He arrives in London just as the African Society is casting about for a man to explore the interior of Africa. John calls on good Sir Joseph Banks who has so often been his kind and generous friend. Will Mr. Ledyard go to Africa? Yes. And when will he be ready to set out? “Tomorrow morning.” He reaches Cairo in August, and joins a caravan about to journey to Sennaar. “From Cairo I am to travel southwest about three hundred leagues to a black king.” Presently he is attacked by illness, he takes some fearful medicine of the time, shakes his head, and closes his eyes. The fair-haired lad in the sulky, the runaway undergraduate in the great canoe, the sailor, the corporal of marines and “the Great American Traveller” had gone on the longest of his travels.

Because the last years of John Ledyard’s life found him fighting on towards a goal he almost, yet never quite, attained, there are those who see him as a mere picturesque vagabond whose life had no genuine success. What a misinterpretation! The runaway Yankee lad had set out to see the world, and he had done so; indeed, John Ledyard had probably seen more of the vast world than any other being of his time. The vast loneliness of the sea which comes when twilight fades and night begins, blue, cloudy islands seen at dawn, the sounds of rushing brooks in the quiet of green valleys, strange folk making strange music under the moon,—all this he had hungered to see, all this he had seen. He had achieved his ambition in spite of every barrier, he had girdled the earth on a sixpence and a ha’penny.
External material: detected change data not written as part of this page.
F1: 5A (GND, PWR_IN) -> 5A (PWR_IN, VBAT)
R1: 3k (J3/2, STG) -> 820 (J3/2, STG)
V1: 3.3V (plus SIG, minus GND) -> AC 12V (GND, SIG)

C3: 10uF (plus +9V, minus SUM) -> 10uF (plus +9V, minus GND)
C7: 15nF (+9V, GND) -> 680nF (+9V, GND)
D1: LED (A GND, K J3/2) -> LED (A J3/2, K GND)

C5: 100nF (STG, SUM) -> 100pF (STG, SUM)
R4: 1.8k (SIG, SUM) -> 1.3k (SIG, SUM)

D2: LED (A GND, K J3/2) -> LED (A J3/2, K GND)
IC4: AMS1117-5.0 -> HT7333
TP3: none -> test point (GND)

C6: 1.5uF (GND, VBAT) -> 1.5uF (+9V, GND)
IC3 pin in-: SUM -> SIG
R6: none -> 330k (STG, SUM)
Even love itself had not held him from his road. In his letters, there is just one little phrase ... “domestic life ... matters I have thought nothing about since I was in love with R. E. of Stonington.” Mysterious R. E., by her Connecticut fireside, did she think of John trudging on, face to the wind and snow, resolutely shaping a reality out of his ambition and his dream?
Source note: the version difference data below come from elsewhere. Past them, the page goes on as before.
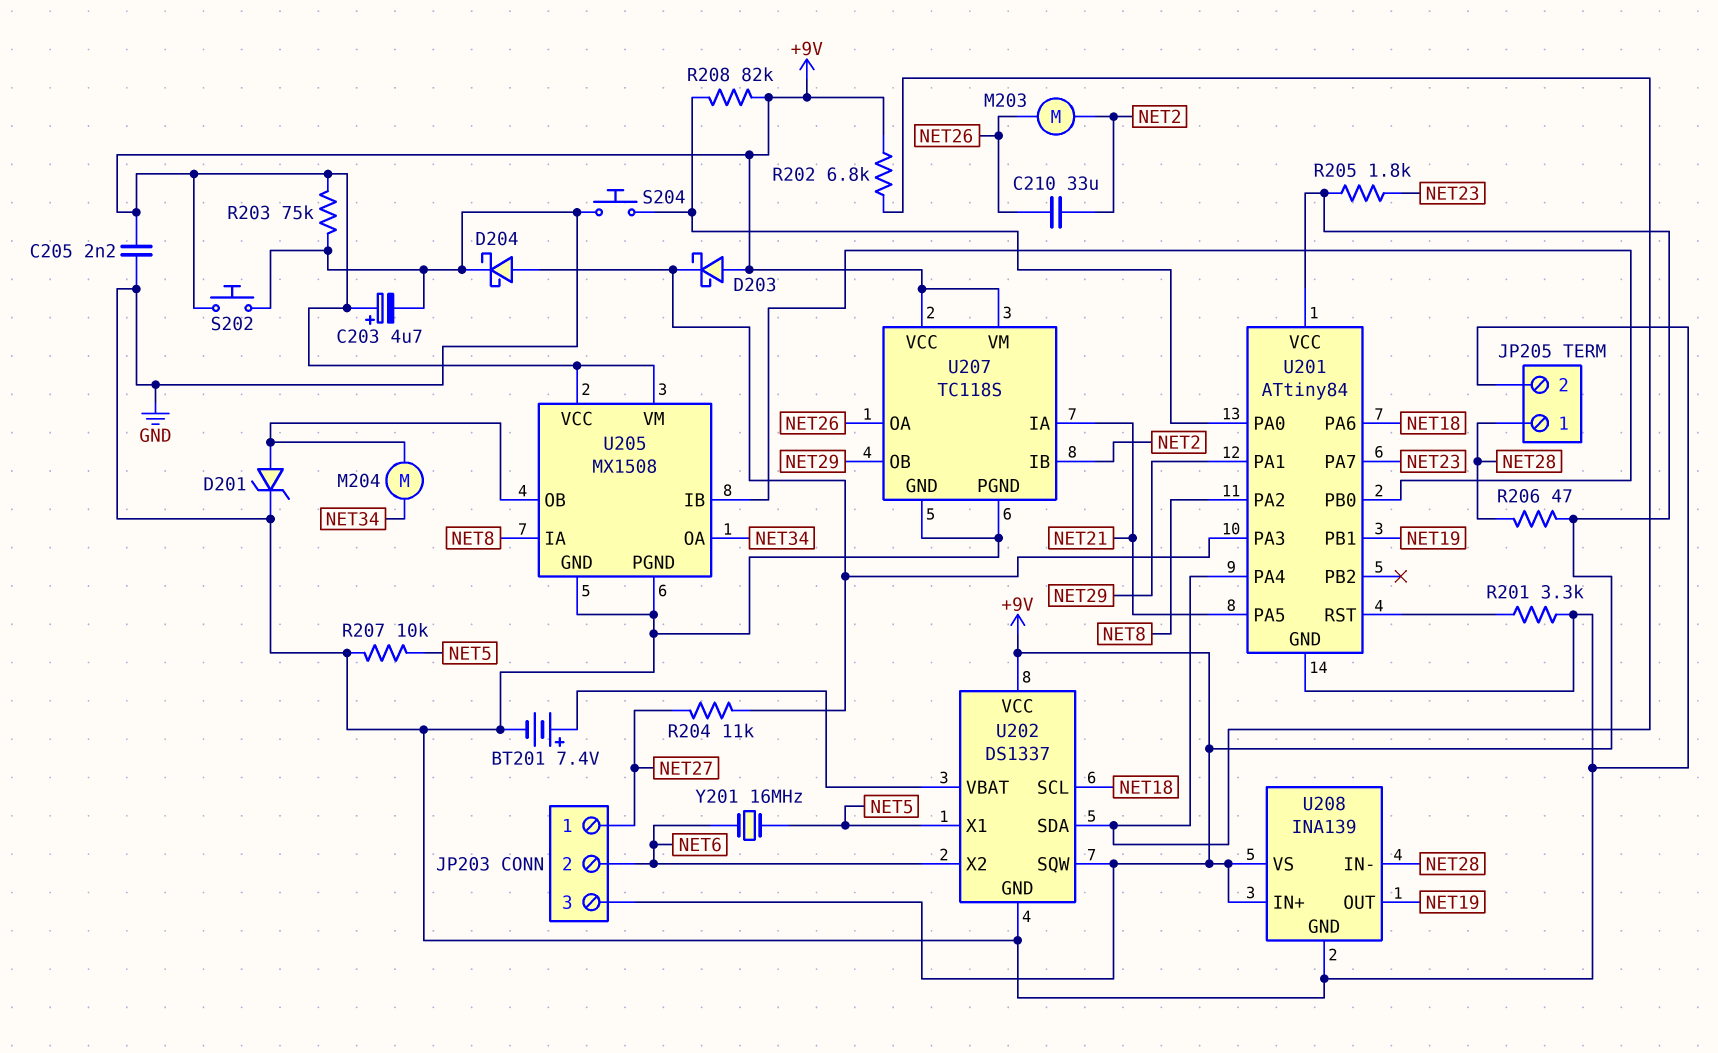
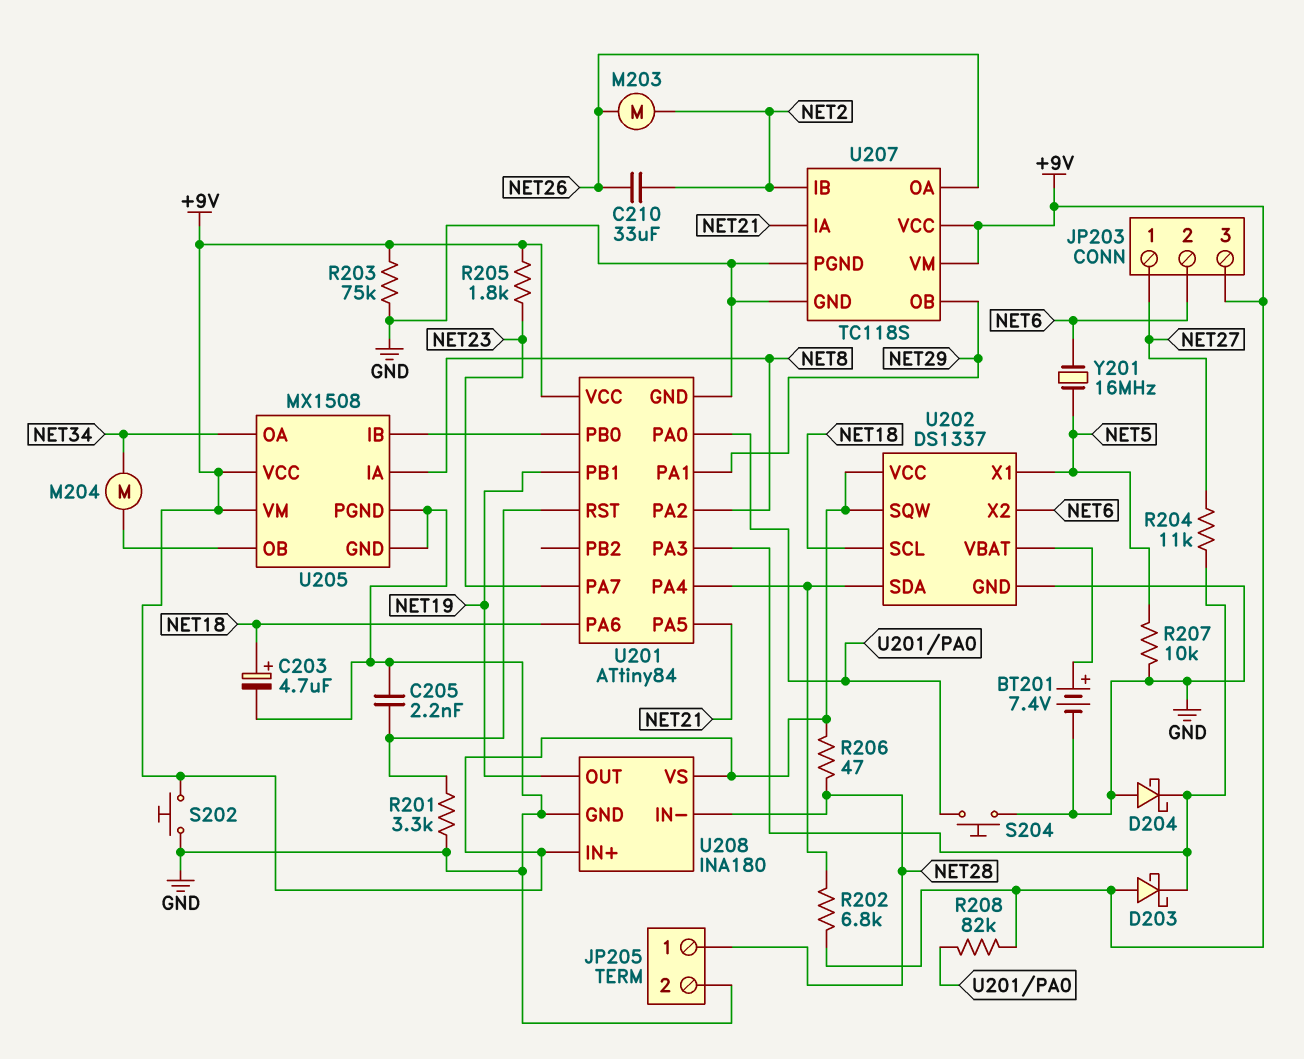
C203: 4.7uF (plus +9V, minus GND) -> 4.7uF (plus NET18, minus GND)
C205: 2.2nF (+9V, GND) -> 2.2nF (GND, U201/RST)
D201: zener (A U205/OB, K GND) -> none
D204: schottky (A U201/PA3, K GND) -> schottky (A GND, K U201/PA3)
U208: INA139 -> INA180

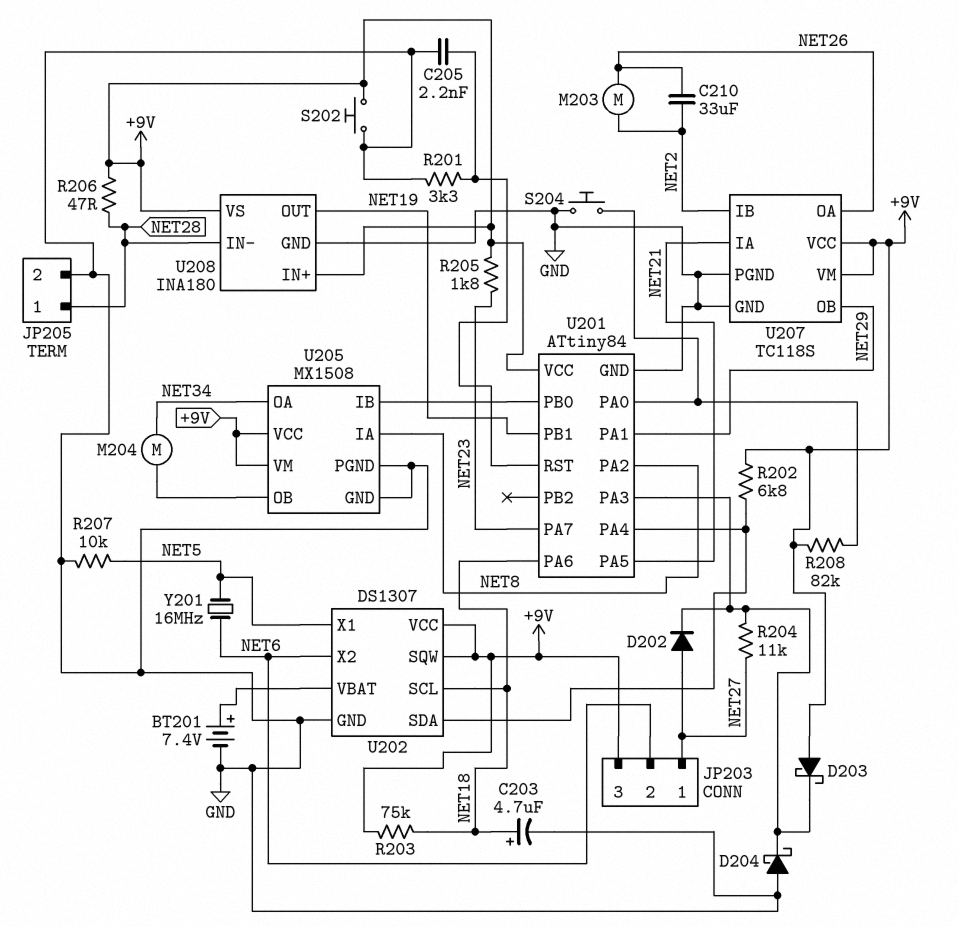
D202: none -> diode (A NET27, K U201/PA3)
R203: 75k (+9V, GND) -> 75k (+9V, NET18)
U202: DS1337 -> DS1307

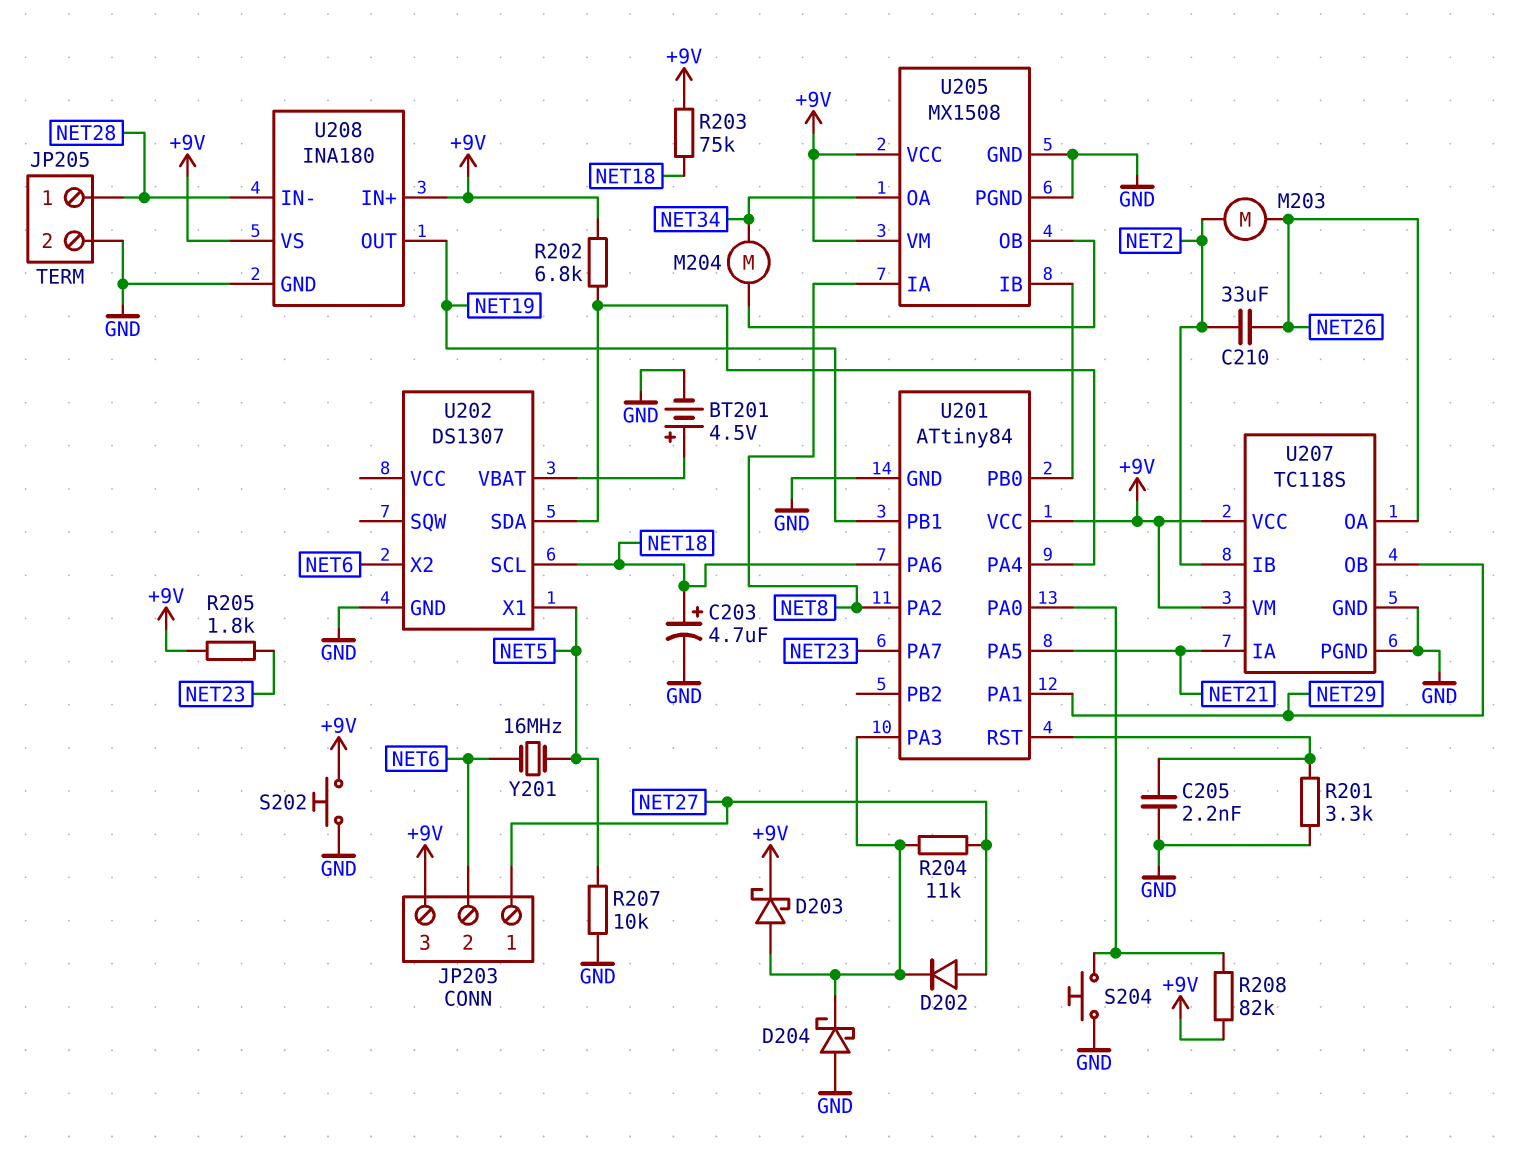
BT201: 7.4V (plus U202/VBAT, minus GND) -> 4.5V (plus U202/VBAT, minus GND)
D203: schottky (A +9V, K U201/PA3) -> schottky (A U201/PA3, K +9V)
R206: 47 (+9V, NET28) -> none
U202 pin SQW: +9V -> none
U202 pin VCC: +9V -> none

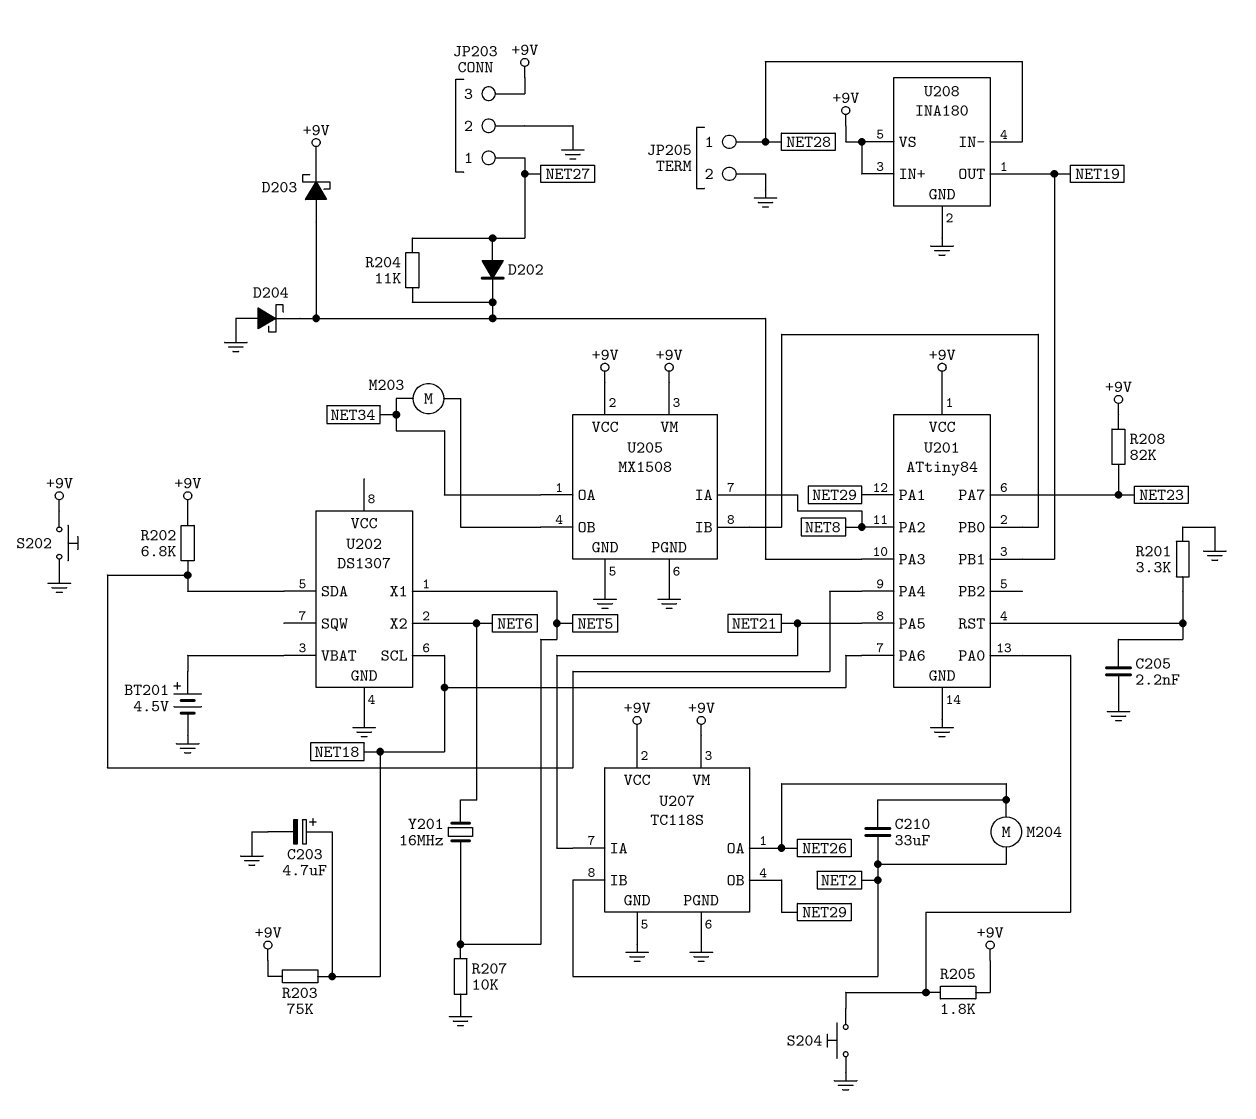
JP203 pin 2: NET6 -> GND
M203: motor (NET2, NET26) -> motor (NET34, U205/OB)
M204: motor (NET34, U205/OB) -> motor (NET2, NET26)
R205: 1.8k (+9V, NET23) -> 1.8k (+9V, U201/PA0)
R208: 82k (+9V, U201/PA0) -> 82k (+9V, NET23)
When Mr. Jefferson became president, he often thought of the man he had met in Paris,—the first American to see the northwest coast, the man who had talked to him of the pine-crowded islets, and the inland mountains white with snow. John Ledyard the forerunner. And Mr. Jefferson, bending to his desk, continues to write his precise and careful letter of guidance for Messrs. Lewis and Clark whom he is sending to explore the west. Ledyard. Yes, indeed! I knew him well. A valiant fellow, gentlemen.